1 Kuzu yedinci mührü açınca, gökte yarım saat kadar sessizlik oldu.
2 Tanrının önünde duran yedi meleği gördüm. Onlara yedi borazan verildi.
3 Altın bir buhurdan taşıyan başka bir melek gelip sunağın önünde durdu. Tahtın önündeki altın sunakta bütün kutsalların dualarıyla birlikte sunmak üzere kendisine çok miktarda buhur verildi.

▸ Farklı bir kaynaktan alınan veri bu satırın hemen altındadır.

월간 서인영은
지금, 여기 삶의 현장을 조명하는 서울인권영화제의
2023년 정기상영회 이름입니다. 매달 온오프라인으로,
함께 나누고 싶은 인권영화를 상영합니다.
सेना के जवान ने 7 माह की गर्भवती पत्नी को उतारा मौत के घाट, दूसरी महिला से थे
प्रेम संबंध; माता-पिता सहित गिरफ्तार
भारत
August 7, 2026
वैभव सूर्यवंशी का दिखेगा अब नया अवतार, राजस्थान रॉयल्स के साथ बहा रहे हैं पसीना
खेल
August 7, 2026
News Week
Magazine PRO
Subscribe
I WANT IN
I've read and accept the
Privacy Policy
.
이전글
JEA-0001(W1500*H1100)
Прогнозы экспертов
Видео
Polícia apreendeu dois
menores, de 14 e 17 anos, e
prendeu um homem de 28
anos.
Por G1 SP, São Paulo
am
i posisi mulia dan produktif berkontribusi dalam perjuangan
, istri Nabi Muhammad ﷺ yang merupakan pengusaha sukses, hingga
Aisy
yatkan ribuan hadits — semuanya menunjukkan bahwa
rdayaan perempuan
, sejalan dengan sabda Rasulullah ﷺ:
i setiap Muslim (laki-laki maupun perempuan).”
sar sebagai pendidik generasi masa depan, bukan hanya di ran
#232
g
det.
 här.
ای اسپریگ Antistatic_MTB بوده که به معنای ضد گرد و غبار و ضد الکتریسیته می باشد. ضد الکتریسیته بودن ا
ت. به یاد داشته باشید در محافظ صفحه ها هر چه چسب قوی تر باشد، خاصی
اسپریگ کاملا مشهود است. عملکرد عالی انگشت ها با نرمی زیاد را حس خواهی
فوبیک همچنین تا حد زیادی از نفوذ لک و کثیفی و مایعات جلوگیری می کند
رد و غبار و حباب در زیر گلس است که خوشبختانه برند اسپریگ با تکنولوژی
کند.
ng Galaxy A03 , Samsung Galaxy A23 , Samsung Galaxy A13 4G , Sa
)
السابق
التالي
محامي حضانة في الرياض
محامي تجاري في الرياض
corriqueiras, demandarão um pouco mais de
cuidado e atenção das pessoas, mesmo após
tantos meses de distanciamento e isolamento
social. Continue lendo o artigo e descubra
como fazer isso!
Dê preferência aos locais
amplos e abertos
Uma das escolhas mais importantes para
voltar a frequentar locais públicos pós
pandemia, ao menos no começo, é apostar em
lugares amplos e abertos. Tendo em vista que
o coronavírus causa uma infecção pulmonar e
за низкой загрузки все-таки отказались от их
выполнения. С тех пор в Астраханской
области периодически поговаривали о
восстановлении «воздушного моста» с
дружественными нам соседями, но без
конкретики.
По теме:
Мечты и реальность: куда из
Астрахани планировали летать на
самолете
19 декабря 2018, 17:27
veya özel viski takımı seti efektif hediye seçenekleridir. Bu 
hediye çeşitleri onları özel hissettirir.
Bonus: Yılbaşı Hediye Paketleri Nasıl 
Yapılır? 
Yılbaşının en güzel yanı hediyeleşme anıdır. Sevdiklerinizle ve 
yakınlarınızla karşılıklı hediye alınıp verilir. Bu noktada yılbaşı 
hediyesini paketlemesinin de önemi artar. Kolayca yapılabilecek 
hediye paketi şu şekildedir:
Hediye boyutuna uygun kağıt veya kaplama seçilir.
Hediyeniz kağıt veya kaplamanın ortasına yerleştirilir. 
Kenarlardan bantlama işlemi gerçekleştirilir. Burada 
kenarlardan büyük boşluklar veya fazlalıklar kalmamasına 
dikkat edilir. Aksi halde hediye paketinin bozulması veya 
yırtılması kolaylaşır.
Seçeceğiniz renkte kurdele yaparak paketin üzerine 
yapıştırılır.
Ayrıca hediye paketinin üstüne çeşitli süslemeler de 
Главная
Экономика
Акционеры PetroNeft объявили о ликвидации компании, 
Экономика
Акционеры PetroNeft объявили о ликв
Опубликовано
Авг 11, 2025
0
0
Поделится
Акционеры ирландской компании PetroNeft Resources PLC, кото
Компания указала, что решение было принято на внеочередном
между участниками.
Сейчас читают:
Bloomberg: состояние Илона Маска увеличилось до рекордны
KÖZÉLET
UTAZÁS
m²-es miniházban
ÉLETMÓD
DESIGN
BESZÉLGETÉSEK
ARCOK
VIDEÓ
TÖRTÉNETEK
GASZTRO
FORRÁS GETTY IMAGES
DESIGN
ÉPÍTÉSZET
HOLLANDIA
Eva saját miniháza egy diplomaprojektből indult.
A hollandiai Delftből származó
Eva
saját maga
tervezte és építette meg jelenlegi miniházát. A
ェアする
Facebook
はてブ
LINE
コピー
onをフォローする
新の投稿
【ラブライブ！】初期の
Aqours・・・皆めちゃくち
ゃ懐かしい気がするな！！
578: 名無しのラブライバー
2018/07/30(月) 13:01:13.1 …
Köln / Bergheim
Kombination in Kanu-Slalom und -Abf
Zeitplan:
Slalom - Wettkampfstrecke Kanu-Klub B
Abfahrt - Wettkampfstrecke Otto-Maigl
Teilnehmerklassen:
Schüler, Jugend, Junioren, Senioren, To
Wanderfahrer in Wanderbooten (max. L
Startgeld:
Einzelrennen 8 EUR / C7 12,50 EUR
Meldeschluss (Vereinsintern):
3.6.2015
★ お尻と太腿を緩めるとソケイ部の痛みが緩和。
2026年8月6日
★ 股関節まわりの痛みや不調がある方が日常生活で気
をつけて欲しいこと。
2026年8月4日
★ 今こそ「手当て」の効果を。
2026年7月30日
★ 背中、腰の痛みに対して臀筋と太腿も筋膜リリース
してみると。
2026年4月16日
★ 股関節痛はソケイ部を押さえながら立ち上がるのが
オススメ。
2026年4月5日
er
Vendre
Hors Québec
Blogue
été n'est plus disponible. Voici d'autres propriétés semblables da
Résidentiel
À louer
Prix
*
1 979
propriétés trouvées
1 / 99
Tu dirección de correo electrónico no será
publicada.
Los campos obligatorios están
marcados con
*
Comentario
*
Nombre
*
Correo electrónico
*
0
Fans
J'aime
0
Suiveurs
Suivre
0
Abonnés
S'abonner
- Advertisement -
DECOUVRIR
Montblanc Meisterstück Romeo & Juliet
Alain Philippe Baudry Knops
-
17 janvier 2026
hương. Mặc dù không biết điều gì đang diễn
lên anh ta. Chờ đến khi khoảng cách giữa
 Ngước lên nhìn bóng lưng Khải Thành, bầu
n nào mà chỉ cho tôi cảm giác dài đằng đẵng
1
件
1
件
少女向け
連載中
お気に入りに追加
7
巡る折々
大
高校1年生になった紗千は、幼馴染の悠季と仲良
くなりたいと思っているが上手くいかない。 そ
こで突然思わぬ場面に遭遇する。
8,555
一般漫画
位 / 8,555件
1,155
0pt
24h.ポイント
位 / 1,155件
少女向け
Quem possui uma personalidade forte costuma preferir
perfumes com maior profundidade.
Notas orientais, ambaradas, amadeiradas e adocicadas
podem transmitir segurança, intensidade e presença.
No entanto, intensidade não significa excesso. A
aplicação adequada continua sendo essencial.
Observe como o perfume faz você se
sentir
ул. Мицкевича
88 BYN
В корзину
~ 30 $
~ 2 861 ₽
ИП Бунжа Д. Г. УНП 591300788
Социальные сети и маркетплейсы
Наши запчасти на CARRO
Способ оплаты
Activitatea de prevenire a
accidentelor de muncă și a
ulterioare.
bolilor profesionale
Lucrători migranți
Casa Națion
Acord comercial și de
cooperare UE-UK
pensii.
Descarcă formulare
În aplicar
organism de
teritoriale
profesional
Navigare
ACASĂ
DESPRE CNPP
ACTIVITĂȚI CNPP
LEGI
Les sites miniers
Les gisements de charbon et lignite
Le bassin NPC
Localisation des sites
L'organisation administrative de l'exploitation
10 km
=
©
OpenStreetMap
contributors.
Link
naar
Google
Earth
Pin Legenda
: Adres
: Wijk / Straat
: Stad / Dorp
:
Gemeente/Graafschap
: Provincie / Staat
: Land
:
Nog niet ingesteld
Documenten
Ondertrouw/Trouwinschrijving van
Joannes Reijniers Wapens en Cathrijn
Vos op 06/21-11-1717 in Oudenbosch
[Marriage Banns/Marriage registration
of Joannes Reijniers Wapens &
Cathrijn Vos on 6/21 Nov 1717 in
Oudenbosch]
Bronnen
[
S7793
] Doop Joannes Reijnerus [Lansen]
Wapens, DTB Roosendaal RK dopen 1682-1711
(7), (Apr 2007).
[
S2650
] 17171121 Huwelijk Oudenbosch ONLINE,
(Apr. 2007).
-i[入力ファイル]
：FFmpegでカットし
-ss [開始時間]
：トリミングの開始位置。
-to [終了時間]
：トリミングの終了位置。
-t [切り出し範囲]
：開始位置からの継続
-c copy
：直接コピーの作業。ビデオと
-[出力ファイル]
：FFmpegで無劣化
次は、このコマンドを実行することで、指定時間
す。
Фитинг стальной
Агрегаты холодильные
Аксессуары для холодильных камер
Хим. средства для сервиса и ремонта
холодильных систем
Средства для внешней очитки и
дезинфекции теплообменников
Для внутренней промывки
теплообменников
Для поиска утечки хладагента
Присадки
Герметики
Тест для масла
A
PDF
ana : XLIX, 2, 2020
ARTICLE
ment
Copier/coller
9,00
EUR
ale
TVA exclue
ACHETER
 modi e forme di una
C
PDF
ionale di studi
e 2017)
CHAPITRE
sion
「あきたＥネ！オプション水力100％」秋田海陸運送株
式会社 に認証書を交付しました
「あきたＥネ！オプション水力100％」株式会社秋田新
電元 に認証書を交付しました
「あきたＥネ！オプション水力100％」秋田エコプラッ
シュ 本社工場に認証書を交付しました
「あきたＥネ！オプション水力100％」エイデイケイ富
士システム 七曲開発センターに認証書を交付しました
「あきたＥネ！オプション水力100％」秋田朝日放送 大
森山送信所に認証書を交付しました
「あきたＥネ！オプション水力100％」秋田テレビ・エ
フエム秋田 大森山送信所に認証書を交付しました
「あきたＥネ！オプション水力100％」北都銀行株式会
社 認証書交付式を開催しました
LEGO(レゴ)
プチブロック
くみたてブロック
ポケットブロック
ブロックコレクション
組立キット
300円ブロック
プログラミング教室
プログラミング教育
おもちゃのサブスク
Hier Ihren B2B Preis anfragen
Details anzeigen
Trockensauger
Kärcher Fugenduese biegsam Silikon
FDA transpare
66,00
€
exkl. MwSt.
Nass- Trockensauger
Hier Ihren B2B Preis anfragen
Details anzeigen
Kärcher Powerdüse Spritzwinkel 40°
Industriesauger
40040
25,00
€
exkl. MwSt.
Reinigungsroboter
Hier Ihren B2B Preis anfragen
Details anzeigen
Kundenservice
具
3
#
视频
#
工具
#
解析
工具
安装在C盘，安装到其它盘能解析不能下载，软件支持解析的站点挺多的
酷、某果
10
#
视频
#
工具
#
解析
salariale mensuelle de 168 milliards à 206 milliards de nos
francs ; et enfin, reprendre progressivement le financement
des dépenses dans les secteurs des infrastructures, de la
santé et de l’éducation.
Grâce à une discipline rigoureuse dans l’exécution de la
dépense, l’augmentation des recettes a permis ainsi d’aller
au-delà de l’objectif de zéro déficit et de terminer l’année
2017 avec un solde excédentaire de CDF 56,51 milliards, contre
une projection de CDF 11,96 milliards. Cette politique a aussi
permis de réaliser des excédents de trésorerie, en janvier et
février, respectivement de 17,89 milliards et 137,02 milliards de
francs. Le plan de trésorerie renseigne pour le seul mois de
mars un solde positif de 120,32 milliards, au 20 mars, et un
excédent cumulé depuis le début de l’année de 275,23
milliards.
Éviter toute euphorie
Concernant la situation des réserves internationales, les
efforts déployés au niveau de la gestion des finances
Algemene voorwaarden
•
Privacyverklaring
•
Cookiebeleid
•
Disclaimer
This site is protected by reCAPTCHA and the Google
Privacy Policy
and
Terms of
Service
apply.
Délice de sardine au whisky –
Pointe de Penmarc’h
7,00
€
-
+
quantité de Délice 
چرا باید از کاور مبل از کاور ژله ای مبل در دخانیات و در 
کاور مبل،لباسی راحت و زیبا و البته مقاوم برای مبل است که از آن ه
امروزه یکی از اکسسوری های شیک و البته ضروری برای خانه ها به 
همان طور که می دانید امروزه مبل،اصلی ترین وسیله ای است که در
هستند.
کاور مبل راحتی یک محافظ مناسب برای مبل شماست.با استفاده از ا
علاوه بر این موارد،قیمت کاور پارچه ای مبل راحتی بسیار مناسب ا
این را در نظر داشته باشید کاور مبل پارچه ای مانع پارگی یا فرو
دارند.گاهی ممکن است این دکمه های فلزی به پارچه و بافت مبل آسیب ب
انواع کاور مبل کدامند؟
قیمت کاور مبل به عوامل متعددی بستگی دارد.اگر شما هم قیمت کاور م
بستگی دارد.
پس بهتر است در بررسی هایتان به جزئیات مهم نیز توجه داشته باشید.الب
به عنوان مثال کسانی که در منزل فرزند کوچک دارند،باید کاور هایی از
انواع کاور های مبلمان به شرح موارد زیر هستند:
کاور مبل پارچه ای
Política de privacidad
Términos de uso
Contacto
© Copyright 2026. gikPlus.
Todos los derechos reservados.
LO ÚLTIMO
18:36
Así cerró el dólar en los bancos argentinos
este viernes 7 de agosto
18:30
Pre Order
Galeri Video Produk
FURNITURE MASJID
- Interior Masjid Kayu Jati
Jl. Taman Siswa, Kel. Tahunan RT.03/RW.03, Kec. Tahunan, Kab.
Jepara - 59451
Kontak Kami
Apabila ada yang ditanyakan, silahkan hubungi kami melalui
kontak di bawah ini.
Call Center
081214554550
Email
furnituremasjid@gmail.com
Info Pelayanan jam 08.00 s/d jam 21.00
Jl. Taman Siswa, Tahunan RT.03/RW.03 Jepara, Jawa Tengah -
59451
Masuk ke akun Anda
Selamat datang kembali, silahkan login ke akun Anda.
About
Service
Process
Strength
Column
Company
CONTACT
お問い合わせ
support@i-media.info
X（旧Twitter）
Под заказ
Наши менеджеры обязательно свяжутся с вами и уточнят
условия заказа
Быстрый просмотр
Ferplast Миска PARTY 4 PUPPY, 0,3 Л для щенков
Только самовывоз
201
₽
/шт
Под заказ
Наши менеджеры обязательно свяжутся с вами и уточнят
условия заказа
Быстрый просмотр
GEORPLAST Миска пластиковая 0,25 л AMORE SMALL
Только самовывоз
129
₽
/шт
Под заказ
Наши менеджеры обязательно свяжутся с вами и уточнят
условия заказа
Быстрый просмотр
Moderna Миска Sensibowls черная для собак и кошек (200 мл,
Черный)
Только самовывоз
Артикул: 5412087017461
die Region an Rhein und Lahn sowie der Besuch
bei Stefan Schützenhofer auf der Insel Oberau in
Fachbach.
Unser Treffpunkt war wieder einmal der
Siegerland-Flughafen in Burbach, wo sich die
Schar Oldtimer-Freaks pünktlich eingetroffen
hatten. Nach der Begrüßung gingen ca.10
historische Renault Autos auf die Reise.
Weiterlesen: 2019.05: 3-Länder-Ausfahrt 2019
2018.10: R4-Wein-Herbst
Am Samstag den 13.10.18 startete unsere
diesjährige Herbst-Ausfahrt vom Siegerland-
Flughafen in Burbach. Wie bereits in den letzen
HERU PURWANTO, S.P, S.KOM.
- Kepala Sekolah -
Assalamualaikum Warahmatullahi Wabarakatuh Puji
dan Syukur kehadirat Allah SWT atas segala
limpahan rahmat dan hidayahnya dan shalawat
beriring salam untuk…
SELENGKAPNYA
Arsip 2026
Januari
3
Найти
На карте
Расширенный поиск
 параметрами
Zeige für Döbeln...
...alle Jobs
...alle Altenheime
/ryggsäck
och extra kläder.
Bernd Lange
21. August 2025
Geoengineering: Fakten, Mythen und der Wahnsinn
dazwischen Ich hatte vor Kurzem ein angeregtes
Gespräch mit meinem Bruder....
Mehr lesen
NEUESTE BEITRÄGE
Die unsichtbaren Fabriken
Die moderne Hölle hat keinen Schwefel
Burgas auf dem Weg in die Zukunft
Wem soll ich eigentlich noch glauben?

4 Kutsalların dualarıyla buhurun dumanı, Tanrının önünde meleğin elinden yükseldi.
5 Melek buhurdanı aldı, sunağın ateşiyle doldurup yeryüzüne attı. Gök gürlemeleri, uğultular işitildi, şimşekler çaktı, yer sarsıldı.
6 Yedi melek ellerindeki yedi borazanı çalmaya hazırlandı.
7 Birinci melek borazanını çaldı. Kanla karışık dolu ve ateş oluştu, yeryüzüne yağdı. Yerin üçte biri, ağaçların üçte biri ve bütün yeşil otlar yandı.
8 İkinci melek borazanını çaldı. Alev alev yanan, dağ gibi büyük bir kütle denize atıldı. Denizin üçte biri kana dönüştü.
9 Denizdeki yaratıkların üçte biri öldü, gemilerin üçte biri yok oldu.
10 Üçüncü melek borazanını çaldı. Gökten meşale gibi yanan büyük bir yıldız ırmakların üçte biri üzerine ve su pınarlarının üzerine düştü.
11 Bu yıldızın adı Pelindir. Suların üçte biri pelin gibi acılaştı. Acılaşan sulardan içen birçok insan öldü.
12 Dördüncü melek borazanını çaldı. Güneşin üçte biri, ayın üçte biri, yıldızların üçte biri vuruldu. Sonuç olarak ışıklarının üçte biri söndü, gündüzün ve gecenin üçte biri ışıksız kaldı.
13 Sonra göğün ortasında uçan bir kartal gördüm. Yüksek sesle şöyle bağırdığını işittim: ‹‹Borazanlarını çalacak olan öbür üç meleğin borazan seslerinden yeryüzünde yaşayanların vay, vay, vay haline!››
1 Kun Karitsa avasi seitsemännen sinetin, taivaassa syntyi hiljaisuus, ja sitä kesti puolen tunnin verran.
2 Minä näin, kuinka niille seitsemälle enkelille, jotka seisoivat Jumalan edessä, annettiin seitsemän torvea.
3 Vielä tuli yksi enkeli, joka asettui alttarin ääreen kädessään kultainen suitsutusastia. Hänelle annettiin paljon suitsuketta, jotta hän valtaistuimen edessä olevalla kultaisella alttarilla liittäisi suitsutusuhrin kaikkien pyhien rukouksiin.
4 Niin nousi suitsutuksen savu enkelin kädestä Jumalan eteen yhdessä pyhiltä tulevien rukousten kanssa.
5 Enkeli otti suitsutusastian, täytti sen alttarin tulella ja sinkosi tulen alas maan päälle, ja ukkonen jylisi, salamat leimusivat ja maa järähteli.
6 Ne seitsemän enkeliä, joilla oli seitsemän torvea, valmistautuivat puhaltamaan torviinsa.
7 Ensimmäinen enkeli puhalsi torveensa. Silloin tuli rakeita ja tulenlieskoja ja niiden seassa verta, ja ne iskivät maahan. Kolmannes maasta paloi, kolmannes puista paloi, ja samoin paloi kaikki vihanta ruoho.
8 Toinen enkeli puhalsi torveensa. Silloin syöksyi mereen jokin, mikä oli suuri kuin vuori ja liekehti tulta. Kolmannes merestä muuttui vereksi,
9 kolmannes meressä elävistä eläimistä kuoli ja kolmannes laivoista tuhoutui.
10 Kolmas enkeli puhalsi torveensa. Silloin putosi taivaalta suuri, soihtuna palava tähti, ja maahan pudotessaan se täytti kolmanneksen virroista ja vesien lähteistä.
11 Tähden nimi oli Koiruoho. Kolmannes vesistä muuttui karvaaksi kuin koiruoho, ja monet ihmiset kuolivat vedestä, koska se oli tullut myrkylliseksi.
12 Neljäs enkeli puhalsi torveensa. Silloin kolmannes auringosta, kolmannes kuusta ja kolmannes tähdistä sammui, niin että ne pimenivät kolmanneksen. Päivä menetti kolmanneksen valostaan, ja samoin synkkeni yö.